Department of Chemical Physics, Faculty of Chemistry, Jagiellonian University, Gronostajowa 2, 30-387 Krakow, Poland.
Friedrich Schiller University Jena, Institute of Physical Chemistry and Abbe Center of Photonics, Helmholtzweg 4, Jena 07743, Germany.
Anal Chem. 2024 Jun 4;96(22):8905-8913. doi: 10.1021/acs.analchem.3c05372. Epub 2024 May 21.
Chemotherapeutic anthracyclines, like doxorubicin (DOX), are drugs endowed with cytostatic activity and are widely used in antitumor therapy. Their molecular mechanism of action involves the formation of a stable anthracycline-DNA complex, which prevents cell division and results in cell death. It is known that elevated DOX concentrations induce DNA chain loops and overlaps. Here, for the first time, tip-enhanced Raman scattering was used to identify and localize intercalated DOX in isolated double-stranded calf thymus DNA, and the correlated near-field spectroscopic and morphologic experiments locate the DOX molecules in the DNA and provide further information regarding specific DOX-nucleobase interactions. Thus, the study provides a tool specifically for identifying intercalation markers and generally analyzing drug-DNA interactions. The structure of such complexes down to the molecular level provides mechanistic information about cytotoxicity and the development of potential anticancer drugs.

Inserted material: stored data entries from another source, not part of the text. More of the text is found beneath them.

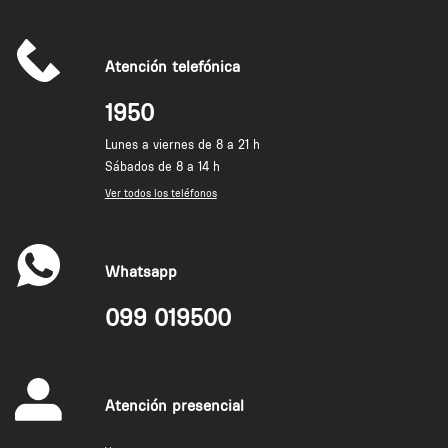
Atención telefónica
1950
Lunes a viernes de 8 a 21 h
Sábados de 8 a 14 h
Ver todos los teléfonos
Whatsapp
099 019500
Atención presencial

化疗蒽环类药物,如多柔比星(DOX),是具有细胞抑制活性的药物,广泛用于抗肿瘤治疗。它们的作用机制是形成稳定的蒽环类-DNA 复合物,阻止细胞分裂并导致细胞死亡。已知升高的 DOX 浓度会诱导 DNA 链环和重叠。在这里,首次使用尖端增强拉曼散射来识别和定位分离的双链小牛胸腺 DNA 中的嵌入 DOX,相关的近场光谱和形态学实验将 DOX 分子定位在 DNA 中,并提供有关特定 DOX-核苷碱基相互作用的进一步信息。因此,该研究提供了一种专门用于识别嵌入标记并一般分析药物-DNA 相互作用的工具。此类复合物的结构一直到分子水平,为细胞毒性和潜在抗癌药物的开发提供了关于机制的信息。